▸ 文献节选
########
党的削弱,连同旧式官僚和军阀在南京政权里的地位显赫,使先前理想主义的党员士气低落。一位以前的国民党员回忆,他“和许多……同学一样,原来参加国民党,是相信国民党是唯一能在中国摧毁地方军阀,长期掌握权力的力量”。然而,由于蒋介石对国民党运动的非激进化,他和像他的许多人一样,“可以理解地对国民党感到幻灭,我们中许多人事实上退了党”[36]。党员资格仍然是政府聘用人员的必要条件,但是,在30年代,党成了空壳;它的作用——正如杨格所说——正在变得“几乎有名无实”[37]。
然而,国民党继续存在,因为该党的委员会和全国代表大会为蒋介石作出的决定提供合法的图章。因此,不管多么容易识破,党也提供了一点实质性的东西,使这个政权能够声称它不是军事的和个人的独裁政权,而是——依照孙逸仙的教导——代表民众的一党独裁政权,直到民众能担负起自治的责任为止。
国民党政权在性质上是矛盾的:有时它专横暴虐;有时它又屈从软弱。国民党政权以集权主义为借口,它的权力主要来自控制了一支优势的军队。因此,只要为国民党军警力量所能及,不论个人或团体向它的权力挑战,或批评它的政策,往往会受到它强有力的压制。例如,工会在20年代中期力量强大,组织严密,高度政治化;1927年以后,这些工会的领导人就被撤职,而由这个政权的代理人接替。工会的指导原则已不是阶级斗争,而是与雇主和政府合作。独立工会活动受到禁止,工会变成了这个政权的软弱顺从的工具。
自五四运动(1919年)以来,学生运动是全国政治中的一个有力的因素,如今也受到压制——虽然不如对待工会有效和持久。[38]例如,1930年,国民党的训练部取缔一切非学术性的学生团体,除非受到党的严格管理。同时,学生被要求专心读书,避免参加政治活动。然而,学生依然是这个国家最热心的爱国群体之一。在1931—1932年和以后在1935—1936年,当日本帝国主义的压力上升,而南京当局看上去是躲在绥靖政策之后时,学生的爱国热情迸发为游行示威,抵制日货,甚至殴打政府官员。南京政权对学生的这些抗议,最终一概以武力回答。它不信任任何非政府发动和控制的政治运动,而对学生鼓动者中有少数共产党人的事实又过分敏感,至少有一千,很可能有好几千学生被投入监狱。政府的告密者在班上出现,出其不意地搜查学生宿舍和同学突然失踪,使学生感到恐怖。这样,南京政权在控制作为一股政治力量的学生运动方面,基本上是成功的。然而,为取得这种成功,南京政权同学生疏远了,在政治上把学生推向左倾,其中许多人终于变成了共产党员。
########
▸ 所给记录
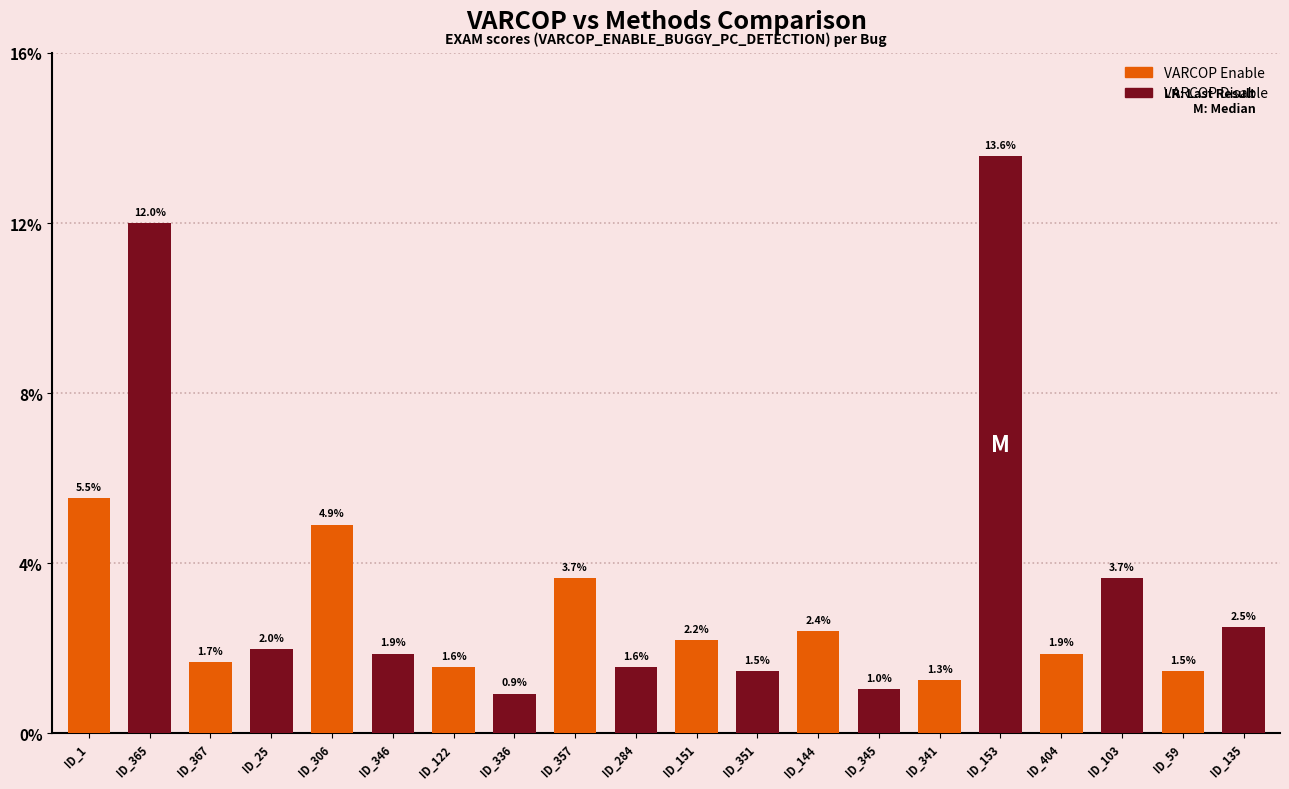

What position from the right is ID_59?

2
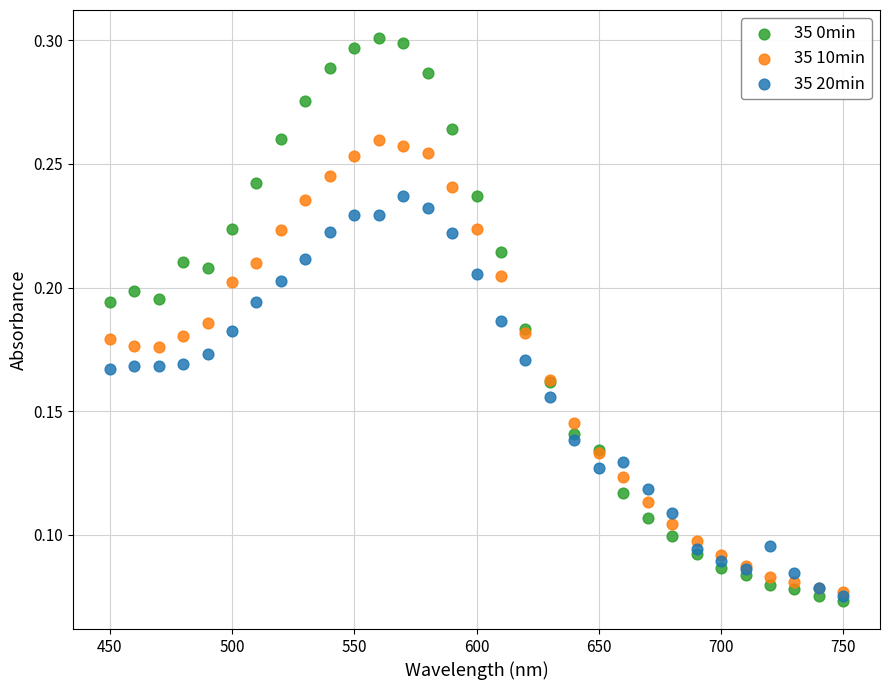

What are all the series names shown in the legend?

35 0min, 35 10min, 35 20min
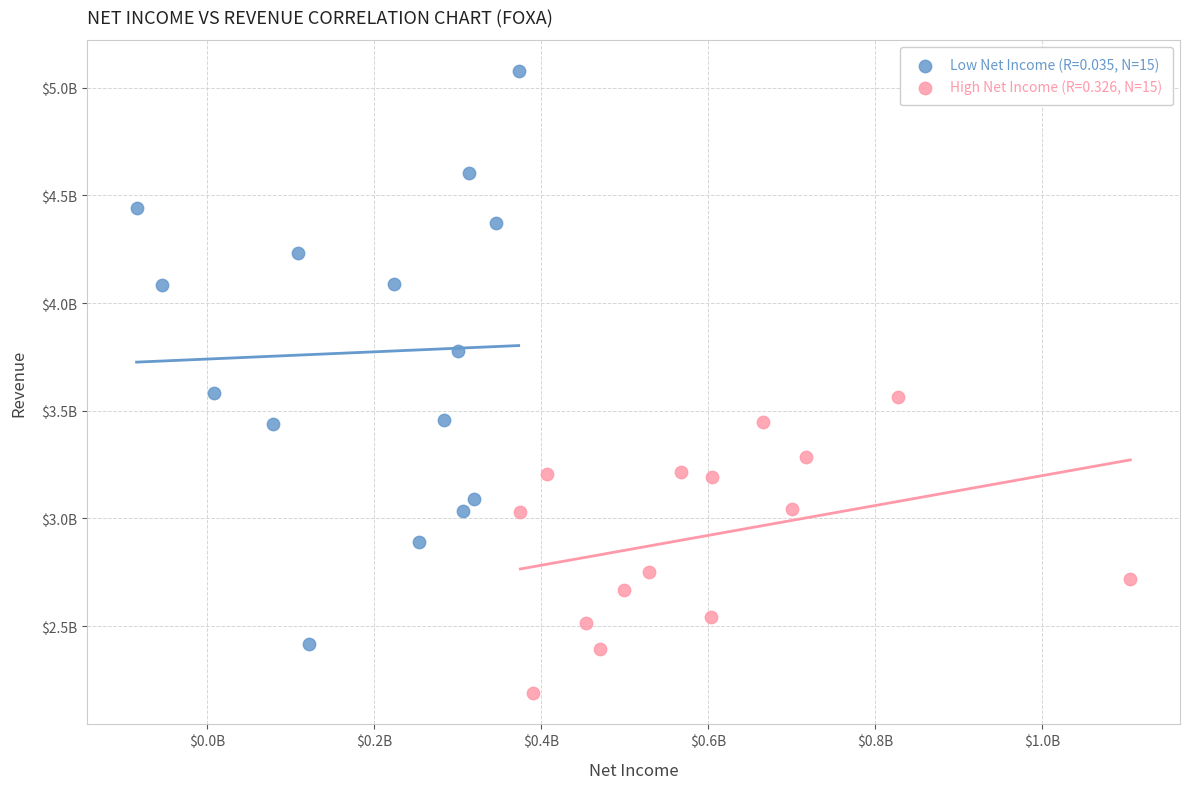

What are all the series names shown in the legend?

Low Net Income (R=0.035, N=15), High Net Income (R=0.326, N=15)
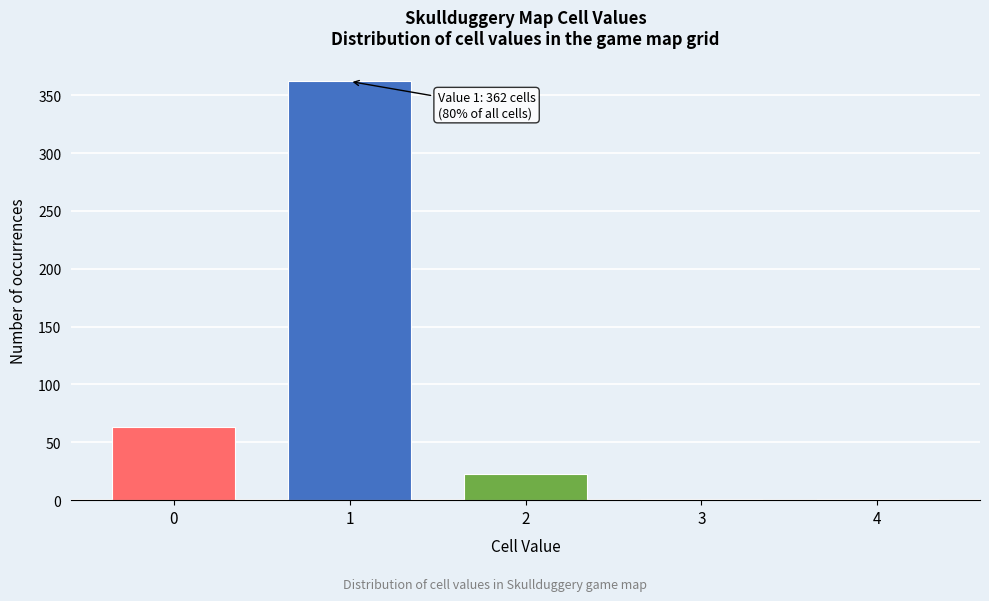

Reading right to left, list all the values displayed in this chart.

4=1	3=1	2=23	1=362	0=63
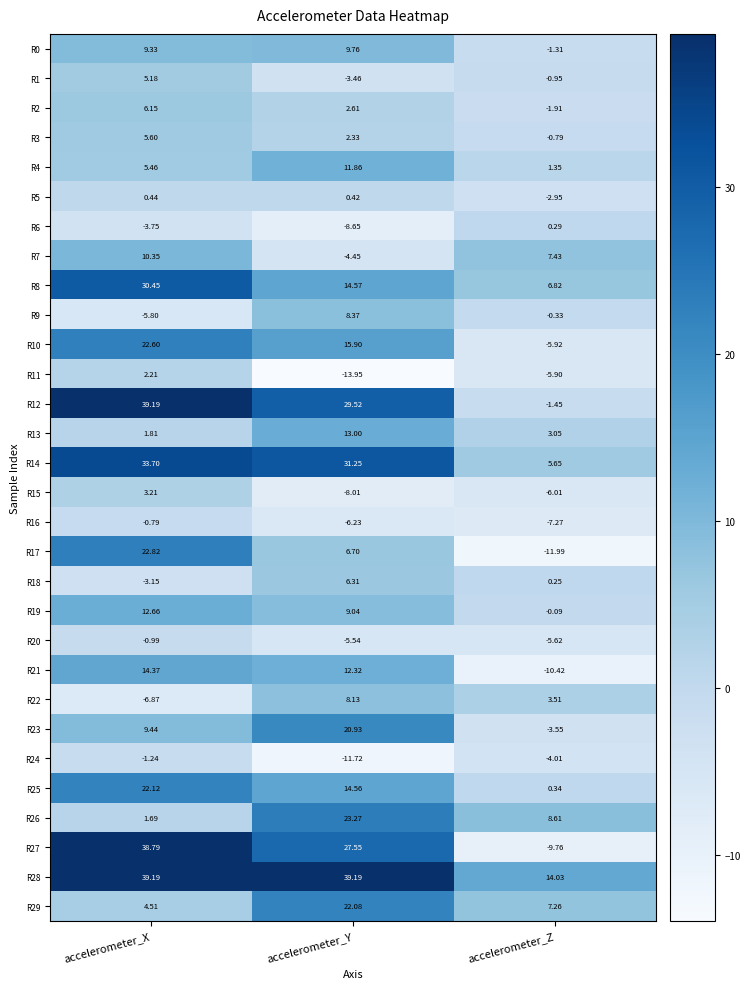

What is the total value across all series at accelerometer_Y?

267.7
########
▸ 练习题
a: 请从记录中含有“What is the”的那一行开始,一直到记录的最后一行为止,逐字复制这些行,首尾两行都要包括在内。
b: 请接着关于南京国民党政权的这段文献节选往下写,从其最后一句之后续写。

▸ 各题答案
a:
What is the total value across all series at accelerometer_Y?

267.7

b:
政治镇压是国民党统治的一个主要手段。早在1929年和1930年,当时贪污腐化、派系倾轧和管理无能再也掩饰不了,南京政权就不再能得到民众的支持。《北华捷报》在1930年5月写道,“与不到18个月前的热情相比,今日所有中国人中的绝望感,也许是最糟的一点”[39]。三年后,颇有声望的《国闻周报》评论说,“民众厌弃国民党之心理,为不可讳言之事实”[40]。
南京政权决心镇压这股正在兴起的不满浪潮,加剧对批评政府者的控制。政治上的反对者遭暗杀;爱报道缺点的新闻记者被逮捕;报纸刊物受检查。因为政府对领土的控制依然受到限制,批评政府者可以避居到外国人管理的租界,或者是蒋介石的政敌控制的省份,如张学良的湖北省或陈济棠的广东省,以求相对地安全。所以,南京的10年时期,中国不乏智力的和政治的活力。然而,在南京控制的华中地区,对蒋介石政策的反对却是沉默的。任何组织和群体,若要对该政权的权力或政策加以限制,不是被解散,就是被该政权强加控制,使之无害。
然而,正如阴阳之间的关系一样,南京政权独裁主义的性质,也由它本质上的虚弱予以平衡。派系活动和贪污腐化,腐蚀了国民党运动早期的革命精神;蔓延的官僚作风窒息了它在政策上的积极性。所以,甚至这个政权本身也缺乏足以使它实现孙逸仙纲领目标的动力、献身精神和效率。但是,南京政权之虚弱,还因为它在社会上缺乏稳固的基础。所有强大的现代民族国家的一个特点是,人口相当大的部分被动员起来支持政府的政治目标。而国民党人在重视政治控制和社会秩序的同时,不信任民众运动和个人的首创精神;所以他们不能创造出那类基础广泛的民众拥护,在20世纪,民众拥护才能导致真正的政治权力。
由于存在这些固有的弱点,南京政权有时不得不勉强地迁就现存社会秩序的领袖,最显著的是地主和资本家。确实,这种自我适应引起了许多——也许大多数——非国民党作家断定,国民党政权是那些阶级的阶级工具。[41]而且,事实上,资本家和地主的利益有时的确与这个统治政权的利益颇为一致。例如,由于地主的反对,南京政权甚至对温和的减租法令也不予执行。而且,南京的领导人有时竭尽全力维持地主制度。例如,收复了共产党人曾实行土地重新分配的那些地方以后,国民党人的惯常做法是剥夺耕种者,把土地归还原地主。这种政策有时格外难以实施,因为共产党人在一些地区掌握土地已达六年以上,界标和地契在许多情况下早已被毁。
南京政权也与国内更有实力的银行家关系密切。在把重要的土地税征收权交给各省之后,中央政府从未设计出一种以税收或国营企业支持财政的办法。因此,它就借款,政府岁入约有1/5来自公债或银行贷款和透支。所以,南京政权一度在很大程度上依赖银行和银行家。而银行则从这种关系中获得巨大的利益,特别是因为政府通常以低于面值价——往往仅为面值的60%至75%——把公债出售给他们。这样,银行给政府贷款往往可得12%到25%的年利润。[42]许多同时代人,从而断定国民党政权代表资产阶级的利益。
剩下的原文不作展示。